Fino all’ultimo con il prestito di Josephs (e di Brennan) il GM bianconero ha comunque provato a mettere a disposizione di Pelletier tutto il materiale possibile tenendo conto delle finanze e facendo persino meglio di chi in passato puntava su improbabili “rinforzi” che avevano il merito di fare solo numero. Si poteva invocare un cambio in panchina dopo Gara 4 per tentare la rimonta nella serie? La possibilità c’era, ma si è preferito andare avanti così, forse su impulso del gruppo stesso che voleva comunque dimostrare di essere in grado di farcela senza scossoni, ma è certo che il direttore sportivo non è rimasto immobile di fronte quello che stava palesandosi.
Ora per Domenichelli c’è l’arduo compito di ricomporre una squadra che vedrà un buon numero di arrivi e partenze, ma soprattutto di trovare un coach che sappia dare carattere e cattiveria alla squadra gestendola con raziocinio e motivandola nei momenti giusti, che sia capace di soluzioni tattiche elastiche e che si dimostri un ottimo comunicatore. Chiamalo poco.
Sarà Chris McSorley a sedersi sulla panchina della Cornèr Arena?

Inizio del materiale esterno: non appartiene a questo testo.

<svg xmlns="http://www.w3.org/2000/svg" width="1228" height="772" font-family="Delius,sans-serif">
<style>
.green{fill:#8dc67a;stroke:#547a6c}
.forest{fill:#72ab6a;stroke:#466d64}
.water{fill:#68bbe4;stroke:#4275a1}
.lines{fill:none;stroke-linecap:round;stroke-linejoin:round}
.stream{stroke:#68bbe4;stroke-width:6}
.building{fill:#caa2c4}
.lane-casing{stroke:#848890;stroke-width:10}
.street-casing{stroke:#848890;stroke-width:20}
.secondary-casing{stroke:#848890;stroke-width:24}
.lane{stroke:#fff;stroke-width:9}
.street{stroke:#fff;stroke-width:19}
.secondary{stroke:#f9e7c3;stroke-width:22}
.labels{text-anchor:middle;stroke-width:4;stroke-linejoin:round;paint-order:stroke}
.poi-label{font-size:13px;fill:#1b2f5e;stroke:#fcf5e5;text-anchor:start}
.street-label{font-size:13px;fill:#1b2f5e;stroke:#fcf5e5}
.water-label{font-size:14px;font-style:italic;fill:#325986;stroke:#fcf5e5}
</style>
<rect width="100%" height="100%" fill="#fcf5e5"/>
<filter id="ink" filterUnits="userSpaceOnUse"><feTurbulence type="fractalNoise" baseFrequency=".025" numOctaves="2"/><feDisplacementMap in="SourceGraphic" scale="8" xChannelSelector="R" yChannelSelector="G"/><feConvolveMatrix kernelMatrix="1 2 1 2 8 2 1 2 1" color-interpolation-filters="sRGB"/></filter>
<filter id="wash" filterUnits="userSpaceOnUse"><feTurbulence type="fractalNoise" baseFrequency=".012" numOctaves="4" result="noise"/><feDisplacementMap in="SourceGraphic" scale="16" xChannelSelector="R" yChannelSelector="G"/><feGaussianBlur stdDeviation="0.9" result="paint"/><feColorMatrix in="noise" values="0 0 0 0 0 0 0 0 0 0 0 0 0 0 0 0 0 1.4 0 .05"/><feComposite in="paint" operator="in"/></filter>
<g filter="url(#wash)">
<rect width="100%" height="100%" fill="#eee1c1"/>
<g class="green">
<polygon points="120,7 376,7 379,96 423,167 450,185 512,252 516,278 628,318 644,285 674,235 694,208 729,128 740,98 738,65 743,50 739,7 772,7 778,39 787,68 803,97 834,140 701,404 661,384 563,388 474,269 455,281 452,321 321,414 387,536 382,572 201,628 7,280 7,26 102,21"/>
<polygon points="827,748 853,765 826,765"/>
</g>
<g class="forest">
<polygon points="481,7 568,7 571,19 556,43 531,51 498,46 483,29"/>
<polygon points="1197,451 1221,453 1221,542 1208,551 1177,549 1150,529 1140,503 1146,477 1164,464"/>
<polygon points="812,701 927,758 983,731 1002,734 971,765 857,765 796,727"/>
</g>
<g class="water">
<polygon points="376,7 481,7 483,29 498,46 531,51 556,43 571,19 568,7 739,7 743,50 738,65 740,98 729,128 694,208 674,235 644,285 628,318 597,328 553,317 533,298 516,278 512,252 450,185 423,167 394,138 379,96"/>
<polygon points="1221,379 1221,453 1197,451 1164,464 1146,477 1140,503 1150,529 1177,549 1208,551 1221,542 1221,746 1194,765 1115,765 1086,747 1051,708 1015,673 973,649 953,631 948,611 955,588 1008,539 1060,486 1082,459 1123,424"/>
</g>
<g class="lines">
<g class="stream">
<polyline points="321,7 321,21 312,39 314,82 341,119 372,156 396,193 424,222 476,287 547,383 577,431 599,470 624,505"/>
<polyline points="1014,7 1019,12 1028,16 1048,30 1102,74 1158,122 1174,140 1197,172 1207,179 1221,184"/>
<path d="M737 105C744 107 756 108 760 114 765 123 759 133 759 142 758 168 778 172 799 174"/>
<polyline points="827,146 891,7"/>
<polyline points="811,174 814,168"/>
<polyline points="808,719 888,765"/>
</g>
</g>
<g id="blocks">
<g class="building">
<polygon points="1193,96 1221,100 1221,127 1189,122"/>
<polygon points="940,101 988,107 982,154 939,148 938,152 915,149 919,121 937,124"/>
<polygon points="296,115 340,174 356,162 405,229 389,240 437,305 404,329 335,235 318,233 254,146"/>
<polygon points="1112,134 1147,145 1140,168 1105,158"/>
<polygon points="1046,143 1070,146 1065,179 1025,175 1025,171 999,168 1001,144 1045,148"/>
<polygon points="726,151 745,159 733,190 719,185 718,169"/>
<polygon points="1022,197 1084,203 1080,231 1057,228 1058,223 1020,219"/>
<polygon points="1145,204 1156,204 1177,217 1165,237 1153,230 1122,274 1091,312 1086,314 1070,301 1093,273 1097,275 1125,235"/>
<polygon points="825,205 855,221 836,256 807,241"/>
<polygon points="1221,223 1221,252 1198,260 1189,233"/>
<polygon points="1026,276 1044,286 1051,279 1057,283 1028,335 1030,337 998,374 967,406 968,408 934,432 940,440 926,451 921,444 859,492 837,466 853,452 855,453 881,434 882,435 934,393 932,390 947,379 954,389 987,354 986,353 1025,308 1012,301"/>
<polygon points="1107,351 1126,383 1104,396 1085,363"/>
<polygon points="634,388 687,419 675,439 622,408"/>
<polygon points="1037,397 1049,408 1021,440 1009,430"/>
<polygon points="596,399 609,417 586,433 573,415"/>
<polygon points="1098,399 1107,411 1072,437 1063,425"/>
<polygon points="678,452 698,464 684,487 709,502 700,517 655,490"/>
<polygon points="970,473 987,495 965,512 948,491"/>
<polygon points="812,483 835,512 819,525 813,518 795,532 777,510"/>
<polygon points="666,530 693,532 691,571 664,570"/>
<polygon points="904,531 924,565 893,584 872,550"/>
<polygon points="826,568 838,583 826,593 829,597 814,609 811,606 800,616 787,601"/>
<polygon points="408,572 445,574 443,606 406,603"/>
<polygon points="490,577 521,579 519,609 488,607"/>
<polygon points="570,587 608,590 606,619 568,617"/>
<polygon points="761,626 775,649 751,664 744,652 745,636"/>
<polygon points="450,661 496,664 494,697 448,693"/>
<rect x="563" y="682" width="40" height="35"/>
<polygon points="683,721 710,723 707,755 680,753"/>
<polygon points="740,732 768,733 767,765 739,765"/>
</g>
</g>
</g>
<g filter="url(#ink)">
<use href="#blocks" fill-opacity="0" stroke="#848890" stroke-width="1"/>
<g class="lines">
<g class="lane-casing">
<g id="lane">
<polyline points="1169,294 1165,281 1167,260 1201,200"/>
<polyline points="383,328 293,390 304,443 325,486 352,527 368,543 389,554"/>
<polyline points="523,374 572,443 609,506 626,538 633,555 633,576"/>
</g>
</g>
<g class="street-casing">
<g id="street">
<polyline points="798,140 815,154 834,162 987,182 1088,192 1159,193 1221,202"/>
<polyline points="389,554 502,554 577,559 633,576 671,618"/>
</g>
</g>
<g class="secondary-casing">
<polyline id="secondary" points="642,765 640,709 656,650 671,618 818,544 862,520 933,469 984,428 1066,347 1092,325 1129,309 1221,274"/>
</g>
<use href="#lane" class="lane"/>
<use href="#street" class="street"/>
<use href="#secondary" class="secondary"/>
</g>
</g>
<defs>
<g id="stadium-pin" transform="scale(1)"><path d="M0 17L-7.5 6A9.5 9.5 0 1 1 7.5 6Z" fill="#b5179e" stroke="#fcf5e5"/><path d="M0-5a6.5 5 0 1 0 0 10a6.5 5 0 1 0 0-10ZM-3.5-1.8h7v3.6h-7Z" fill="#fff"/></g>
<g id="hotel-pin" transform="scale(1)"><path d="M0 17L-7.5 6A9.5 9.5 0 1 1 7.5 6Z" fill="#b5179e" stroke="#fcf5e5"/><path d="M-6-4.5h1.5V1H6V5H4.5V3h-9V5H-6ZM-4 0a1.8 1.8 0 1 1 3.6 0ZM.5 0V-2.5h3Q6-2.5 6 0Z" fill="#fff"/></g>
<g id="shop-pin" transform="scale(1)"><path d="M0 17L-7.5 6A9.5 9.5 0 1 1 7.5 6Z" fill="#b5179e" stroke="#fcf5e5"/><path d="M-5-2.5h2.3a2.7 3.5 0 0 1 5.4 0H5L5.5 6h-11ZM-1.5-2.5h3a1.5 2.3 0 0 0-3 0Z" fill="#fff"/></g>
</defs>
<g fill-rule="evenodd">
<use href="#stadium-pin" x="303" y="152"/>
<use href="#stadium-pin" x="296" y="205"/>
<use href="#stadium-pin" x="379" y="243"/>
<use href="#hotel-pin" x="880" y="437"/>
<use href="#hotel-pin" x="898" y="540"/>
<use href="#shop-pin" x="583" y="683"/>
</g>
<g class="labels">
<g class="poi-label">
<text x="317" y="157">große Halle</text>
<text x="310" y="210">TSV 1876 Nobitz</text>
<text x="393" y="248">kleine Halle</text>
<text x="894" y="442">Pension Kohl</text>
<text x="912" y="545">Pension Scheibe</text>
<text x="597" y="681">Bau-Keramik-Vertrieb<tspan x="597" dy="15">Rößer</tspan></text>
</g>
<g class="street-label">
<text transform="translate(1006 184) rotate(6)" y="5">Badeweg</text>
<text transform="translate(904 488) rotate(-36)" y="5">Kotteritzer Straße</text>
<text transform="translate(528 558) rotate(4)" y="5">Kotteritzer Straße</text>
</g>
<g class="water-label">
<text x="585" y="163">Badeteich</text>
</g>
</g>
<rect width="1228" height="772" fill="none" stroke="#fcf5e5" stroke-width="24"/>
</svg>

I soliti ben informati lo danno per quasi certo, dopo gli spifferi usciti dalla porta a dicembre, ma per il momento è difficile affermare quale possa essere la scelta giusta per i bianconeri in attesa di una stagione che vedrà (Covid permettendo) i bianconeri partecipare anche alla CHL.
C’è una difesa da puntellare, vi è da capire se potrà fare a meno del difensore straniero (Heed rimarrà?) e il mercato bianconero va avanti in assoluto silenzio, come Domenichelli ha sempre richiesto. I possibili arrivi di Alatalo e Guerra porrebbero delle ottime basi a fronte della partenza di Wellinger e tenuto conto degli inserimenti graduali ma regolari dei giovani, ma a preoccupare di più potrebbe essere la coperta in attacco.
In questo ambito il mercato svizzero non offre molto, quindi sarà da verificare se e come il direttore sportivo bianconero potrà operare guardando al Nord America, altra fetta di mercato stretta, intrigante ma molto difficile in cui inserirsi, anche se il “lascito” di diversi contratti in scadenza potrebbe mettere a disposizione del Lugano di un tesoretto nel monte stipendi piuttosto consistente, in più occorrerà cominciare a pensare anche al futuro limite dei 7 stranieri e all’eventuale cancellazione delle licenze svizzere.
Aldilà del mercato, il Lugano dovrà smaltire in fretta la grandissima delusione e capire quale sarà l’uomo giusto da mettere al comando, che soddisfi le volontà della dirigenza sportiva – che sembra finalmente potersi muovere in piena autonomia – e che possa sfruttare il potenziale di una squadra che aldilà dei partenti era e sarà di molto superiore ai risultati portati negli ultimi dieci disastrosi giorni della sua stagione.